The pre-trained model that we used INITIALLY was distil-GPT. This model was used for 99.5% test size, and used 0.5% trained data. Since this was 232,000 rows we used, the trained data was using 1160 rows. Initially, the validation rate was decreasing. Then errors started to pop up with the runtime, which made me change parameters in my program. Then the validation LOSS slightly fluctuated and started to increase after multiple epochs. Finally, with adjusting to A100 Gpu, it started to process the code faster.

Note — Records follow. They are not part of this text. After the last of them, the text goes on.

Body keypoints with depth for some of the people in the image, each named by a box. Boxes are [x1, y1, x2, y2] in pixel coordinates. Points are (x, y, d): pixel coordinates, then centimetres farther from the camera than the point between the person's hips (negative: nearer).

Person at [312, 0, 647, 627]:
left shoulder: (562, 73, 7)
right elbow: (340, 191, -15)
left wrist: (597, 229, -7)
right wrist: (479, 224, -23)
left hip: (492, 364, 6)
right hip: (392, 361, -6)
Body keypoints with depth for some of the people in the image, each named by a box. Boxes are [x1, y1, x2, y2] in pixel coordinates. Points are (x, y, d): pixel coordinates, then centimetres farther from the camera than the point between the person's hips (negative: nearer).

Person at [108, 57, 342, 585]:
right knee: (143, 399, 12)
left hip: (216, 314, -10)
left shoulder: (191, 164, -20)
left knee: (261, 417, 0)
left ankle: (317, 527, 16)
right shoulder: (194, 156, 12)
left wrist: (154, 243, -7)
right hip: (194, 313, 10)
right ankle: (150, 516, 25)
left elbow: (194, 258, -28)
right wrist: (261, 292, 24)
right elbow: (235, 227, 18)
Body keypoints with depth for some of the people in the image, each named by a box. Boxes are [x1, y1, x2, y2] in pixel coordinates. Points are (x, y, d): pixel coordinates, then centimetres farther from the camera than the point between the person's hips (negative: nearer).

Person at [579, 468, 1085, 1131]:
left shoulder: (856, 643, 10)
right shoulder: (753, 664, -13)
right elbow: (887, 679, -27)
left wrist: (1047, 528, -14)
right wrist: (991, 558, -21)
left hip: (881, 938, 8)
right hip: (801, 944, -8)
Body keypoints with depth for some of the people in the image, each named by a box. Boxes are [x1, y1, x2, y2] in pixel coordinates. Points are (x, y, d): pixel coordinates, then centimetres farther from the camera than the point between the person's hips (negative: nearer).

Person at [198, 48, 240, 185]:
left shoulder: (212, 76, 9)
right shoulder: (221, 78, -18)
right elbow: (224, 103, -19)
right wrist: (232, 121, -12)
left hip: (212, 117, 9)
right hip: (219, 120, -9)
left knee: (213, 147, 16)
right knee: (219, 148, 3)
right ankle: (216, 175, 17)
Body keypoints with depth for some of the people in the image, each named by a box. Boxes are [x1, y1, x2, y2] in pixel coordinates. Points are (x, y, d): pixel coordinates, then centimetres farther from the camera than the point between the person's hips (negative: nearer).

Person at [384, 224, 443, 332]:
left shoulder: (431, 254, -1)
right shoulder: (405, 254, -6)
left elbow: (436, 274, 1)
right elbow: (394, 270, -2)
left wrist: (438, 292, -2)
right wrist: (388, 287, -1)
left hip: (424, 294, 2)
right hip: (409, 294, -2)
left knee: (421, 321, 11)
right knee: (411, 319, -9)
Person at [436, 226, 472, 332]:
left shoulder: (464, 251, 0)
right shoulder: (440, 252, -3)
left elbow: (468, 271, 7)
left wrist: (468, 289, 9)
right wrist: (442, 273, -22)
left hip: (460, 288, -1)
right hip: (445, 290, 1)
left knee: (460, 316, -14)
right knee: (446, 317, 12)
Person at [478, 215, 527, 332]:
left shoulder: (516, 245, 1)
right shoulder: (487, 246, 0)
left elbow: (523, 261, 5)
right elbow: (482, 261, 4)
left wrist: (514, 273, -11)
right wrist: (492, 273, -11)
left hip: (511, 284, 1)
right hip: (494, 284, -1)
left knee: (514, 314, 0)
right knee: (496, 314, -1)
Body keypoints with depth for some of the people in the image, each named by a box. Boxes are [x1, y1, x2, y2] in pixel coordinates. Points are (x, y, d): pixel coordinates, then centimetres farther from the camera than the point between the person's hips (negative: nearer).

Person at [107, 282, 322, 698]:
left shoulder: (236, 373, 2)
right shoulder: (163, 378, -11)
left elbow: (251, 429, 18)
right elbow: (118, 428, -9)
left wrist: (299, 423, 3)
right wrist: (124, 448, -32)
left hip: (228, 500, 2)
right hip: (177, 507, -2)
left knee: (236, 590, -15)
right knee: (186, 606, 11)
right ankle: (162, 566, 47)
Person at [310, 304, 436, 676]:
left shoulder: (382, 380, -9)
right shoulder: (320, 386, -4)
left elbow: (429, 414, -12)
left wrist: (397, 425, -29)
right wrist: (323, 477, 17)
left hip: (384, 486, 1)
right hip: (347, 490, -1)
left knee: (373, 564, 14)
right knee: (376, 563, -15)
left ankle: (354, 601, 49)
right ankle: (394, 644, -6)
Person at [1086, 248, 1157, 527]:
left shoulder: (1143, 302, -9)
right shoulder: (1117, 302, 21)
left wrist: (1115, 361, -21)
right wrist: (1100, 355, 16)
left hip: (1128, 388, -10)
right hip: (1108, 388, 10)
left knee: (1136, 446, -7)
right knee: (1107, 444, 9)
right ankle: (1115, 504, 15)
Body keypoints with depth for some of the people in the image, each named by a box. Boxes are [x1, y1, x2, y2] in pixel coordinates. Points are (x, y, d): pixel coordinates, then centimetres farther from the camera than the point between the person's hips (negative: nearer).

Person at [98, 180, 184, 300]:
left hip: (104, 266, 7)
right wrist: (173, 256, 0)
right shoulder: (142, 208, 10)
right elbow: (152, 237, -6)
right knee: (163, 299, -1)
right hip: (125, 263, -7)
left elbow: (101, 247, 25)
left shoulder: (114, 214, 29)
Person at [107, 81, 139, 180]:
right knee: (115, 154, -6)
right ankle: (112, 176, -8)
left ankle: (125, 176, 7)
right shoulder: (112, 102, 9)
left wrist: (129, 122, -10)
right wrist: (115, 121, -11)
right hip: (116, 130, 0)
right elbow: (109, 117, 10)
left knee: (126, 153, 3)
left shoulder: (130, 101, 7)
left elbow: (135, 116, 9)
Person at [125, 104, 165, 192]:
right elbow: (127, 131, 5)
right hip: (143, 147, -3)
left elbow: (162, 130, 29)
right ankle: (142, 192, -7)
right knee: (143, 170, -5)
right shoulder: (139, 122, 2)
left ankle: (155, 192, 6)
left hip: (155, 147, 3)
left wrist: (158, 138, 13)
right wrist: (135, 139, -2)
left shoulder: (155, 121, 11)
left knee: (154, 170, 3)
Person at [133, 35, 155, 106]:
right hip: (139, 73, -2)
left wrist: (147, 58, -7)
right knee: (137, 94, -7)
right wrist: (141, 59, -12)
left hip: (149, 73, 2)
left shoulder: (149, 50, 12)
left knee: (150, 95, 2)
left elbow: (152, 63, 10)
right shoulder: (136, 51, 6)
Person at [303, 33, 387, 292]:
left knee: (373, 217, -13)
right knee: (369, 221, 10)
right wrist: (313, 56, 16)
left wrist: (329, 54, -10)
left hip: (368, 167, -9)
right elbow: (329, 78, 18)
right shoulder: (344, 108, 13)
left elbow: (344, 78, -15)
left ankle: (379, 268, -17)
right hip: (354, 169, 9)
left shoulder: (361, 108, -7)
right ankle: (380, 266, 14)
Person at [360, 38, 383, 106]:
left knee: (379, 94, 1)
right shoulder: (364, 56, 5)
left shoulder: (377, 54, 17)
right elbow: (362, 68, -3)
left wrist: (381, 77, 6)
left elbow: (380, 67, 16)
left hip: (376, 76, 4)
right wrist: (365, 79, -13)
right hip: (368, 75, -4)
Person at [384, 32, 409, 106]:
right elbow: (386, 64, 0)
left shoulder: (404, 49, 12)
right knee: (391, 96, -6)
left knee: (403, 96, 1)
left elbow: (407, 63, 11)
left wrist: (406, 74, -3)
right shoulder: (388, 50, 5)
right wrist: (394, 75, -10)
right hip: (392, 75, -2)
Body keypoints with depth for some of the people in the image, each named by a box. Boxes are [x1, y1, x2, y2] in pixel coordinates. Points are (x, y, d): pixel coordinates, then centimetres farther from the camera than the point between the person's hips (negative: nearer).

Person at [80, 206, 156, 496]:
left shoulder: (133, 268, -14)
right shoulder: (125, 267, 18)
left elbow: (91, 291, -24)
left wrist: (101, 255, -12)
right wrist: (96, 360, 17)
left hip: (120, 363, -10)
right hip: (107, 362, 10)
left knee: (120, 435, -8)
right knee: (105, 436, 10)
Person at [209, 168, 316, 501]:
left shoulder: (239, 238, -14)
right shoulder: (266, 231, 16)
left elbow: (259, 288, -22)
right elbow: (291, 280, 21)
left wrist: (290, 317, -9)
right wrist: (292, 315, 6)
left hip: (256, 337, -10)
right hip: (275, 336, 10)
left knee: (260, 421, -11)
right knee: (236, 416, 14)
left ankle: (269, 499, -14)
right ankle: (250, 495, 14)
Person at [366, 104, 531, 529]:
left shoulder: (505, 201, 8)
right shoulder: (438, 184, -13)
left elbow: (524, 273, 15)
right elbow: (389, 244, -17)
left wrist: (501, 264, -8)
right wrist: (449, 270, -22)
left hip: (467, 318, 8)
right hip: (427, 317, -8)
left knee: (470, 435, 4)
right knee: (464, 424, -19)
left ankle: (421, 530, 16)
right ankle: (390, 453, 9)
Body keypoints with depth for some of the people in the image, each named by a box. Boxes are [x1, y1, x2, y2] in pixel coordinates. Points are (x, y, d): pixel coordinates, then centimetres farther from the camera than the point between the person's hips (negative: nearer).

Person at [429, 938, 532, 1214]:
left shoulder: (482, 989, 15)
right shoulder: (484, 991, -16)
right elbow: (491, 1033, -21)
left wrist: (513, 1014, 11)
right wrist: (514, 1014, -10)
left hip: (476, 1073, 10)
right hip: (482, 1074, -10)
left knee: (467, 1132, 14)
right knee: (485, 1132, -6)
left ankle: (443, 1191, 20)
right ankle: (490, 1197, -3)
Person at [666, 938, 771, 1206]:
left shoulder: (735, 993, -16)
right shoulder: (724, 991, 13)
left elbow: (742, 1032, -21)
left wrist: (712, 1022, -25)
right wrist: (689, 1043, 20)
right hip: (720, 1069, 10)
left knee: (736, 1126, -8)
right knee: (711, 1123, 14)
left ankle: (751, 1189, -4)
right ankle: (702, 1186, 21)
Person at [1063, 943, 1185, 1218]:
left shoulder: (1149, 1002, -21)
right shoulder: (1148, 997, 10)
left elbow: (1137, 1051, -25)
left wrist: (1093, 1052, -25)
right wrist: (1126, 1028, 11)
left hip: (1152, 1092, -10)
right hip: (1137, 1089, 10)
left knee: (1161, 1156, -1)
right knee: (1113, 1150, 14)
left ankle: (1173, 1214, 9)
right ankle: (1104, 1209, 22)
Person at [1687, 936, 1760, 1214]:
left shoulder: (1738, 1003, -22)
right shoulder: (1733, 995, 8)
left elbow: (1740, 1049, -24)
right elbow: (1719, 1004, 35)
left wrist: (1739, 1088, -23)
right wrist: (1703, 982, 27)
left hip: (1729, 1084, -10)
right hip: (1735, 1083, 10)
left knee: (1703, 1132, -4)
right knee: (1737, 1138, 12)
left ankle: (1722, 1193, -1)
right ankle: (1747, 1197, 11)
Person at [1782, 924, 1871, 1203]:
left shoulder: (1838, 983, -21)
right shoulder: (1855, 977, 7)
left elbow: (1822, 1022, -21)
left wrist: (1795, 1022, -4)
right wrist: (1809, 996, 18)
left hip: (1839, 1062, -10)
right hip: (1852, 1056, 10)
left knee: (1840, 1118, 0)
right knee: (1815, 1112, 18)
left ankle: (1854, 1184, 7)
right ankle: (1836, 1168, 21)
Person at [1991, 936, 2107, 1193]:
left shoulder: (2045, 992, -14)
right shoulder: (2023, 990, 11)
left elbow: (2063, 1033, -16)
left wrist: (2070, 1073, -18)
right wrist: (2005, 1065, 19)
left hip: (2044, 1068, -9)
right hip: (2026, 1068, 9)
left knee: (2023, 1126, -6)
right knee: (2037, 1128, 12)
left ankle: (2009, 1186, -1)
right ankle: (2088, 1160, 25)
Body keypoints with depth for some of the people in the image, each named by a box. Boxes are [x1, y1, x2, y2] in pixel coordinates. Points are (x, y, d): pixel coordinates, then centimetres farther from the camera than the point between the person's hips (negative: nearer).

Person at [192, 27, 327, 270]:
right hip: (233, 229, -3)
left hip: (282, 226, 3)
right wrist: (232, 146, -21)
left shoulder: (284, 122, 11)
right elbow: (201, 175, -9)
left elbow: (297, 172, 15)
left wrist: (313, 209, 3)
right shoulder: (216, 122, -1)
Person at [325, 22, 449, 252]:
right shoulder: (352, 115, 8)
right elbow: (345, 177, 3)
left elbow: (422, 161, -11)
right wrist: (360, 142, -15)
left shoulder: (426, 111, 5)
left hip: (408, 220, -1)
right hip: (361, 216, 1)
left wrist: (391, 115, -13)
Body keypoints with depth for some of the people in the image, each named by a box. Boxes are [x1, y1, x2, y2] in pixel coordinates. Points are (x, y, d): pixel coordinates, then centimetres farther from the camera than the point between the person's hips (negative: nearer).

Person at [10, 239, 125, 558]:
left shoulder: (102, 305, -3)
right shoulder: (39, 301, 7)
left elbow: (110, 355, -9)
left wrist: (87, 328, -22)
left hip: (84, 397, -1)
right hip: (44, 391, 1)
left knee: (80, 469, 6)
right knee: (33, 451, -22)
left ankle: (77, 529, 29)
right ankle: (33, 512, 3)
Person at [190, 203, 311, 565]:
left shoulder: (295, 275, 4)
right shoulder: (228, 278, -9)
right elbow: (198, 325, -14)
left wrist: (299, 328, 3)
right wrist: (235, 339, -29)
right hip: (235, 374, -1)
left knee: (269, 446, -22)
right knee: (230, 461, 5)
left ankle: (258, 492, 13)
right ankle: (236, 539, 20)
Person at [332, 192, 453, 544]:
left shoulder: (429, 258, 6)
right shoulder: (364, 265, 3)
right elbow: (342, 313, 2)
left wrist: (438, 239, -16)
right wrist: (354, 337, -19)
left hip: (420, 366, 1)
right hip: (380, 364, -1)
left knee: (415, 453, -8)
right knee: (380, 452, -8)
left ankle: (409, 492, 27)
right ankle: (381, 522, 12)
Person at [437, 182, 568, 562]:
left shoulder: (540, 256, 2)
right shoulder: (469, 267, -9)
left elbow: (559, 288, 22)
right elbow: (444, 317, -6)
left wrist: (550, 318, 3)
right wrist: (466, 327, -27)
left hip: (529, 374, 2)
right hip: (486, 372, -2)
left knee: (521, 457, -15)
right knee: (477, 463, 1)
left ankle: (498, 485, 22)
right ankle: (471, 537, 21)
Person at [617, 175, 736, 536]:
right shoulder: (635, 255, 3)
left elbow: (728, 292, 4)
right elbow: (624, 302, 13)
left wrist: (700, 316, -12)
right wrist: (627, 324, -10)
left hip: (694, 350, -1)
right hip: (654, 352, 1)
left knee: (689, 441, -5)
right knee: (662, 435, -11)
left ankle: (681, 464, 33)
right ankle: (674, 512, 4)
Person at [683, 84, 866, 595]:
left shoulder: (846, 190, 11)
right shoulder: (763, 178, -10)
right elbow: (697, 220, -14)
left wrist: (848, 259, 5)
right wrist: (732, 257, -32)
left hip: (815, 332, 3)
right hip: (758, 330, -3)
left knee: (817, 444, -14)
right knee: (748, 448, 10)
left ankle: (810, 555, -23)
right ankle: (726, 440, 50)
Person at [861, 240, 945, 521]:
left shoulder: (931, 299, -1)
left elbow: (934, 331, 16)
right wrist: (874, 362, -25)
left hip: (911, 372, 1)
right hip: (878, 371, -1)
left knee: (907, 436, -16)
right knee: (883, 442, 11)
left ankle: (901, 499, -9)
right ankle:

Errors: Memory Error, Unable to generate proper text, gibberish.
Loss: 2.1765
Hyperparameters={Evaluation_strategy = “epoch”, learning_rate = 1e-5, weight_decay = 0.01, push_to_hub = True, num_train_epochs = 3, per_device_train_batch_size = 1}
Input: Cat
Output: Cat s e r i e s t h o w ? i e n o f l e s t e r y t h e 1 g S t i v e n g. W h u p

gpt-neo-125m

Model: EleutherAI/gpt-neo-125m
Loss: 1.7751
Dataset: First 1000 items of Jiri Roznovjak’s “Question-Answer Jokes” (Kaggle); attempted as an alternative to Fraser & Jester datasets
Training time: ~1-2 minutes
Downsides: Outputs are at best only superficially coherent, at worst nonsense not related to jokes.
Hyperparameters={Evaluation_strategy = “epoch”, learning_rate = 5e-05, train_batch_size = 8, eval_batch_size = 8, seed = 42, num_train_epochs = 1, lr_scheduler_type = linear, optimizer = Adam with betas=(0.9, 0.999) & epsilon=1e-08 }
Input: Knock Knock
Output: Knock Knock-out and Knock-out-in-the-world?

Crumb-GPT

Added fp16=True, to speed up processing. Precision reduced, However, the validation loss was higher. Lot of experimentation with batch size and learning rate. No explicit documentation Experimentation with hyperparameters Time-taken to process: 11 hours
Loss: 1.5231
Dataset: Fraser Short Jokes
Downsides: High Evaluation Loss
Hyperparameters={evaluation_strategy = "epoch", learning_rate=3e-5, weight_decay = 0.01, num_train_epochs = 15, per_device_trained_batch_size = 30}
Input: What do you call a
Output: What do you call a man with a bad speech impediment? A coffee-o-phile (Credit to John Oliver for this)

Jokes-GPT

Pre-trained model: AlekseyKorshuk/gpt2-jokes · Hugging Face
Amount of train data used:
Hugging Face Dataset: Fraser/short-jokes · Datasets at Hugging Face
Kaggle Dataset: Jester 1.7M jokes ratings dataset | Kaggle
hyperparameters={ learning_rate: 5e-05 train_batch_size: 8 eval_batch_size: 8 seed: 42 optimizer: Adam with betas=(0.9,0.999) and epsilon=1e-08 lr_scheduler_type: linear num_epochs: 10 }
Loss: 0.1577
Training Time: 10 min due to multi-gpu factor in the pretrained model & T4 gpu on colab.
Downsides: Explicitness & Slight Grammar Issues.
Input: Your momma's
Output: Your momma's so fat I said, "Hey momma, we need t oget a big pizza to help her. We'll get a big pizza by noon, we're starving."